[Data excerpts]
________

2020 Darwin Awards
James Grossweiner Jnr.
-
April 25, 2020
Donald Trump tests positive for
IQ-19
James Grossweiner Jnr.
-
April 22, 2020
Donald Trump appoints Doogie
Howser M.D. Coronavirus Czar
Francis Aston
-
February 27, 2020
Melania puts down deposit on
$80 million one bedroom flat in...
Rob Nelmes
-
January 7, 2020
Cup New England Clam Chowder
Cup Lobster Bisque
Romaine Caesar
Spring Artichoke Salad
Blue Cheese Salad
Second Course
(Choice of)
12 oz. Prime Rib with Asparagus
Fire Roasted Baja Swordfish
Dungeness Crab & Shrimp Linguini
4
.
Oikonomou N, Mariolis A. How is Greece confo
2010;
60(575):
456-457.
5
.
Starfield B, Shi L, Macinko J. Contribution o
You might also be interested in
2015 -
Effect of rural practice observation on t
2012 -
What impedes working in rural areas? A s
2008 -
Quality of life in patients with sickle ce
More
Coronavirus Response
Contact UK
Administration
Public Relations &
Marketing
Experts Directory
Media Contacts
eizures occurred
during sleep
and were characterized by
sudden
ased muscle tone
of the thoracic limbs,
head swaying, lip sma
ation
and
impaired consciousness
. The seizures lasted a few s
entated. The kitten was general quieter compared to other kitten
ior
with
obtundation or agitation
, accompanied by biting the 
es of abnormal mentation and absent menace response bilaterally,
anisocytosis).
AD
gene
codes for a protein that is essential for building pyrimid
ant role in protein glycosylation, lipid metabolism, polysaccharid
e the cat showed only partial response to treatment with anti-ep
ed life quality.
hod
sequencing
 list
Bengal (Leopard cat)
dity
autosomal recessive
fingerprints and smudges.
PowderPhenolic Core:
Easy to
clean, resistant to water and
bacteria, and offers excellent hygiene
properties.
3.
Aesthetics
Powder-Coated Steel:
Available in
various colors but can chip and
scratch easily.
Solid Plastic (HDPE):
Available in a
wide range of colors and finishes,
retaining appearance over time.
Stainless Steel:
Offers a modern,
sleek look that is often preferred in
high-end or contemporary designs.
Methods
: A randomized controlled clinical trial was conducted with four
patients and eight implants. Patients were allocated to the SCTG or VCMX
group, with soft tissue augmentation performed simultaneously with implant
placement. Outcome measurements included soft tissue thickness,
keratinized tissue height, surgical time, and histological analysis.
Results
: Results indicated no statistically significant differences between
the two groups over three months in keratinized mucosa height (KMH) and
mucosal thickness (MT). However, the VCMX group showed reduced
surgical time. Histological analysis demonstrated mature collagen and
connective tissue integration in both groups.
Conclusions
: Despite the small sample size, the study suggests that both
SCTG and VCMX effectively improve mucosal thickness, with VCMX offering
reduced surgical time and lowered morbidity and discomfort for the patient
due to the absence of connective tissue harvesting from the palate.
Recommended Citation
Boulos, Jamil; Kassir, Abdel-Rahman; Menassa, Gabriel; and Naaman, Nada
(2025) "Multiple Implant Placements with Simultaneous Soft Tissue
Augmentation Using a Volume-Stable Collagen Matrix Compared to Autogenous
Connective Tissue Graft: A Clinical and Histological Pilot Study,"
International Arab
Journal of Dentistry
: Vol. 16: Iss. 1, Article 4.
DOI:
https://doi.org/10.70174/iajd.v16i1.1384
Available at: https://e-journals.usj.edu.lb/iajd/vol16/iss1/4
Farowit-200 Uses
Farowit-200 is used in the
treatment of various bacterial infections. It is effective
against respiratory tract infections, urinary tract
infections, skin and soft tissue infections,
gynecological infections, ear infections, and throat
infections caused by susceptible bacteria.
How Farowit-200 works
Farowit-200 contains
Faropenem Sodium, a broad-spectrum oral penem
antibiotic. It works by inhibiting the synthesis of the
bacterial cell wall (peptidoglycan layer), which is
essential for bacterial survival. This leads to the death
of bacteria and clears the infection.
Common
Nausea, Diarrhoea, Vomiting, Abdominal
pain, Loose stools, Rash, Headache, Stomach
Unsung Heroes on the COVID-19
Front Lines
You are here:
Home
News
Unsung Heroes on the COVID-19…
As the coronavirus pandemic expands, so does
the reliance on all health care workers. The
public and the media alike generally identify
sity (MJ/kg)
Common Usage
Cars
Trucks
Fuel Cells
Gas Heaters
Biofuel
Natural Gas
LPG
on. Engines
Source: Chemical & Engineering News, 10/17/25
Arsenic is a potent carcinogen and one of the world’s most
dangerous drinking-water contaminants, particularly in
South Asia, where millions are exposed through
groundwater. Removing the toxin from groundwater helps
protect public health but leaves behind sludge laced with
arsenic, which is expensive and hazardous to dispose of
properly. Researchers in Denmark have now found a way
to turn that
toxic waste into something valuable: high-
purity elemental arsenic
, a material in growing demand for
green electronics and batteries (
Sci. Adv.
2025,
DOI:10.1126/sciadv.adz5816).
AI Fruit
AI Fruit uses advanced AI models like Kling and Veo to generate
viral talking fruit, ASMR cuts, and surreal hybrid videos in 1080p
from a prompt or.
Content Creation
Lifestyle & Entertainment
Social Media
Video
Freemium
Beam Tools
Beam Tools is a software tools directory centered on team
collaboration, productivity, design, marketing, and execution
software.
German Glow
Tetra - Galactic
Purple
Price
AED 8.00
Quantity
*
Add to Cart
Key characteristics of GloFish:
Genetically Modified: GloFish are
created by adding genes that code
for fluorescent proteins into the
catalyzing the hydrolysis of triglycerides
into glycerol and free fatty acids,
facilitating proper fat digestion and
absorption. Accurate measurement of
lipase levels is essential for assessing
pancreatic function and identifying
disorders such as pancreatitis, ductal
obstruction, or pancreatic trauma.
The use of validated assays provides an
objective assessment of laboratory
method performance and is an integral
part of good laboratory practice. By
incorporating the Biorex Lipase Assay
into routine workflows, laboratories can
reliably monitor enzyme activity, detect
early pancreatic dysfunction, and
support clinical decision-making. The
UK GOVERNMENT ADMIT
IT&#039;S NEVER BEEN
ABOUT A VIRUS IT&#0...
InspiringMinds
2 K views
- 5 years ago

________

Task brief ▸
Line by line, retype all the entries exactly as they are shown.

Solution to the problem ▸
2020 Darwin Awards
James Grossweiner Jnr.
-
April 25, 2020
Donald Trump tests positive for
IQ-19
James Grossweiner Jnr.
-
April 22, 2020
Donald Trump appoints Doogie
Howser M.D. Coronavirus Czar
Francis Aston
-
February 27, 2020
Melania puts down deposit on
$80 million one bedroom flat in...
Rob Nelmes
-
January 7, 2020
Cup New England Clam Chowder
Cup Lobster Bisque
Romaine Caesar
Spring Artichoke Salad
Blue Cheese Salad
Second Course
(Choice of)
12 oz. Prime Rib with Asparagus
Fire Roasted Baja Swordfish
Dungeness Crab & Shrimp Linguini
4
.
Oikonomou N, Mariolis A. How is Greece confo
2010;
60(575):
456-457.
5
.
Starfield B, Shi L, Macinko J. Contribution o
You might also be interested in
2015 -
Effect of rural practice observation on t
2012 -
What impedes working in rural areas? A s
2008 -
Quality of life in patients with sickle ce
More
Coronavirus Response
Contact UK
Administration
Public Relations &
Marketing
Experts Directory
Media Contacts
eizures occurred
during sleep
and were characterized by
sudden
ased muscle tone
of the thoracic limbs,
head swaying, lip sma
ation
and
impaired consciousness
. The seizures lasted a few s
entated. The kitten was general quieter compared to other kitten
ior
with
obtundation or agitation
, accompanied by biting the 
es of abnormal mentation and absent menace response bilaterally,
anisocytosis).
AD
gene
codes for a protein that is essential for building pyrimid
ant role in protein glycosylation, lipid metabolism, polysaccharid
e the cat showed only partial response to treatment with anti-ep
ed life quality.
hod
sequencing
 list
Bengal (Leopard cat)
dity
autosomal recessive
fingerprints and smudges.
PowderPhenolic Core:
Easy to
clean, resistant to water and
bacteria, and offers excellent hygiene
properties.
3.
Aesthetics
Powder-Coated Steel:
Available in
various colors but can chip and
scratch easily.
Solid Plastic (HDPE):
Available in a
wide range of colors and finishes,
retaining appearance over time.
Stainless Steel:
Offers a modern,
sleek look that is often preferred in
high-end or contemporary designs.
Methods
: A randomized controlled clinical trial was conducted with four
patients and eight implants. Patients were allocated to the SCTG or VCMX
group, with soft tissue augmentation performed simultaneously with implant
placement. Outcome measurements included soft tissue thickness,
keratinized tissue height, surgical time, and histological analysis.
Results
: Results indicated no statistically significant differences between
the two groups over three months in keratinized mucosa height (KMH) and
mucosal thickness (MT). However, the VCMX group showed reduced
surgical time. Histological analysis demonstrated mature collagen and
connective tissue integration in both groups.
Conclusions
: Despite the small sample size, the study suggests that both
SCTG and VCMX effectively improve mucosal thickness, with VCMX offering
reduced surgical time and lowered morbidity and discomfort for the patient
due to the absence of connective tissue harvesting from the palate.
Recommended Citation
Boulos, Jamil; Kassir, Abdel-Rahman; Menassa, Gabriel; and Naaman, Nada
(2025) "Multiple Implant Placements with Simultaneous Soft Tissue
Augmentation Using a Volume-Stable Collagen Matrix Compared to Autogenous
Connective Tissue Graft: A Clinical and Histological Pilot Study,"
International Arab
Journal of Dentistry
: Vol. 16: Iss. 1, Article 4.
DOI:
https://doi.org/10.70174/iajd.v16i1.1384
Available at: https://e-journals.usj.edu.lb/iajd/vol16/iss1/4
Farowit-200 Uses
Farowit-200 is used in the
treatment of various bacterial infections. It is effective
against respiratory tract infections, urinary tract
infections, skin and soft tissue infections,
gynecological infections, ear infections, and throat
infections caused by susceptible bacteria.
How Farowit-200 works
Farowit-200 contains
Faropenem Sodium, a broad-spectrum oral penem
antibiotic. It works by inhibiting the synthesis of the
bacterial cell wall (peptidoglycan layer), which is
essential for bacterial survival. This leads to the death
of bacteria and clears the infection.
Common
Nausea, Diarrhoea, Vomiting, Abdominal
pain, Loose stools, Rash, Headache, Stomach
Unsung Heroes on the COVID-19
Front Lines
You are here:
Home
News
Unsung Heroes on the COVID-19…
As the coronavirus pandemic expands, so does
the reliance on all health care workers. The
public and the media alike generally identify
sity (MJ/kg)
Common Usage
Cars
Trucks
Fuel Cells
Gas Heaters
Biofuel
Natural Gas
LPG
on. Engines
Source: Chemical & Engineering News, 10/17/25
Arsenic is a potent carcinogen and one of the world’s most
dangerous drinking-water contaminants, particularly in
South Asia, where millions are exposed through
groundwater. Removing the toxin from groundwater helps
protect public health but leaves behind sludge laced with
arsenic, which is expensive and hazardous to dispose of
properly. Researchers in Denmark have now found a way
to turn that
toxic waste into something valuable: high-
purity elemental arsenic
, a material in growing demand for
green electronics and batteries (
Sci. Adv.
2025,
DOI:10.1126/sciadv.adz5816).
AI Fruit
AI Fruit uses advanced AI models like Kling and Veo to generate
viral talking fruit, ASMR cuts, and surreal hybrid videos in 1080p
from a prompt or.
Content Creation
Lifestyle & Entertainment
Social Media
Video
Freemium
Beam Tools
Beam Tools is a software tools directory centered on team
collaboration, productivity, design, marketing, and execution
software.
German Glow
Tetra - Galactic
Purple
Price
AED 8.00
Quantity
*
Add to Cart
Key characteristics of GloFish:
Genetically Modified: GloFish are
created by adding genes that code
for fluorescent proteins into the
catalyzing the hydrolysis of triglycerides
into glycerol and free fatty acids,
facilitating proper fat digestion and
absorption. Accurate measurement of
lipase levels is essential for assessing
pancreatic function and identifying
disorders such as pancreatitis, ductal
obstruction, or pancreatic trauma.
The use of validated assays provides an
objective assessment of laboratory
method performance and is an integral
part of good laboratory practice. By
incorporating the Biorex Lipase Assay
into routine workflows, laboratories can
reliably monitor enzyme activity, detect
early pancreatic dysfunction, and
support clinical decision-making. The
UK GOVERNMENT ADMIT
IT&#039;S NEVER BEEN
ABOUT A VIRUS IT&#0...
InspiringMinds
2 K views
- 5 years ago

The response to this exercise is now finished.